Letter XVI is also only a broken fragment. However, line 5 supplies us with just a portion of the prophet's name, thus:
[. . . . i]ah the prophet.
This is not, however, any great help in identifying the prophet. So many names at that time concluded with "iah." There was Urijah the prophet (Jeremiah 26:20-23); Hananiah the prophet (Jeremiah 28), and Jeremiah himself.
Dr. H. Torczyner, Bialik Professor of Hebrew

Letter 17
Letter XVII, another tiny fragment, contains a few letters out of three lines of the letter. Line 3 gives us just the name:
[. . . . Je]remiah [. . . .]
It is impossible now to know whether this was Jeremiah the prophet, or some other Jeremiah.
Dr. H. Torczyner, Bialik Professor of Hebrew

Letter 18
Letter XVIII gives a few words, which may have been a postscript to Letter VI. It states:
This evening, [when cometh Tob]shillem, (I) shall send thy letter up to the city (i.e., Jerusalem).
Dr. H. Torczyner, Bialik Professor of Hebrew

*Biblical Archaeology Review Article

2005 titled, “Why Lachish Matters.”

The ostracon (inscribed potsherd) provides poignant testimony to the last days of Lachish. In perhaps his most famous discovery, James Starkey uncovered 21 inscribed sherds, known now as the Lachish Letters, 18 of them in a guardroom of the city gate. Excavator Ussishkin, following Olga Tufnell, believes the sherds are copies of letters sent from Lachish to Jerusalem. The letters date to the reign of Judah’s last king, Zedekiah, and record Judah’s increasingly desperate situation in the face of the Babylonian army led by Nebuchadnezzar.
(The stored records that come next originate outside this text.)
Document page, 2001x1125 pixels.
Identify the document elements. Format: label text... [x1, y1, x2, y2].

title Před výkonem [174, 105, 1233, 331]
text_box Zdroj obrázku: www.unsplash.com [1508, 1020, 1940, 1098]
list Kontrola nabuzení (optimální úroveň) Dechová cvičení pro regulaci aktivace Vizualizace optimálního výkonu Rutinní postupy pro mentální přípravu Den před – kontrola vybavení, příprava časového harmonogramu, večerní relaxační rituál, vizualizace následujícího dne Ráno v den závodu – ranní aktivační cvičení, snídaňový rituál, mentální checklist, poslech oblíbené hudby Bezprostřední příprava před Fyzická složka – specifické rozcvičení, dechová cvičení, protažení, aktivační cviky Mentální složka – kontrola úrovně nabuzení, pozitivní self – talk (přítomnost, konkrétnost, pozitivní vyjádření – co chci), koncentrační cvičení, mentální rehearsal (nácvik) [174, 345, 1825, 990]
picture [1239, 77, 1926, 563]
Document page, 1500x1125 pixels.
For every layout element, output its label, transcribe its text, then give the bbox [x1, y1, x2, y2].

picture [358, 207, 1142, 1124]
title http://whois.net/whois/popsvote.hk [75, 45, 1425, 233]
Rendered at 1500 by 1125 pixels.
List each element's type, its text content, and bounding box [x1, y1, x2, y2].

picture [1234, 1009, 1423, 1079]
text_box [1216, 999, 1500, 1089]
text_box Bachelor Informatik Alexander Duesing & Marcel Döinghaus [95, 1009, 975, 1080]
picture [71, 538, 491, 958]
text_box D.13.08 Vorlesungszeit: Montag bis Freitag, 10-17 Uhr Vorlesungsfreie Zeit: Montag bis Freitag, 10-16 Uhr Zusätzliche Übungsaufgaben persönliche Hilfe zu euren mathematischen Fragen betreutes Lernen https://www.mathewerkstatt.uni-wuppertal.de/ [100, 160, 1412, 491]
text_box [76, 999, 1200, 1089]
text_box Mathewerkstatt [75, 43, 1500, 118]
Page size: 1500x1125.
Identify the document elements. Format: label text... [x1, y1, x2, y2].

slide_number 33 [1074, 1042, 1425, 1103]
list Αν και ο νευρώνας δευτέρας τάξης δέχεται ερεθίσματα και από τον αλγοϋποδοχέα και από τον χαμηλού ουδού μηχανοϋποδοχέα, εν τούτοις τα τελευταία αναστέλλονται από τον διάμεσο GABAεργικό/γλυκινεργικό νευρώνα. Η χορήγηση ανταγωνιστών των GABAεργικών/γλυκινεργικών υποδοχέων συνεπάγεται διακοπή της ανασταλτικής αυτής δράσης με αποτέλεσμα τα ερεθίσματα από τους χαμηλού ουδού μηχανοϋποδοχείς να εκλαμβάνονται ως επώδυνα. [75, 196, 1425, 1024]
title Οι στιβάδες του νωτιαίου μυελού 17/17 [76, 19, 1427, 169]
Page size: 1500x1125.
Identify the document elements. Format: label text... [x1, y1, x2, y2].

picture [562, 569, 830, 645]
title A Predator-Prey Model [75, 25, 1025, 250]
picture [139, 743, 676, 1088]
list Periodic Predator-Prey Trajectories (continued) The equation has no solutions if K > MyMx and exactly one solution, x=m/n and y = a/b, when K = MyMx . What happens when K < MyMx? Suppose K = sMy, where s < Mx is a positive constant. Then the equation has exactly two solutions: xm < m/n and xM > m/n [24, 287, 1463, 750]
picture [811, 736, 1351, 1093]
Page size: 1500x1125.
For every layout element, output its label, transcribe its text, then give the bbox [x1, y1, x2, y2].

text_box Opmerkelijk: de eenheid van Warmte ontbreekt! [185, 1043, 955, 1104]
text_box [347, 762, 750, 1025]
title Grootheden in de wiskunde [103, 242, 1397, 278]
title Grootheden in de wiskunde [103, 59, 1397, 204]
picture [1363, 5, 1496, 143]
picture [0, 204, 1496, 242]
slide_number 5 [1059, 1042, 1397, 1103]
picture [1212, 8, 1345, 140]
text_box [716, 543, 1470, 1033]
In Lachish Letter IV, a soldier writes to his commander, “We are watching for the beacons of Lachish ... we cannot see [the beacons from] Azekah.” Jeremiah 34:7 records that Lachish and Azekah were the last Judahite strongholds to fall to the Babylonians. Nebuchadnezzar razed Lachish and Jerusalem in 586 B.C.E. Judah’s second most important city never regained its former importance.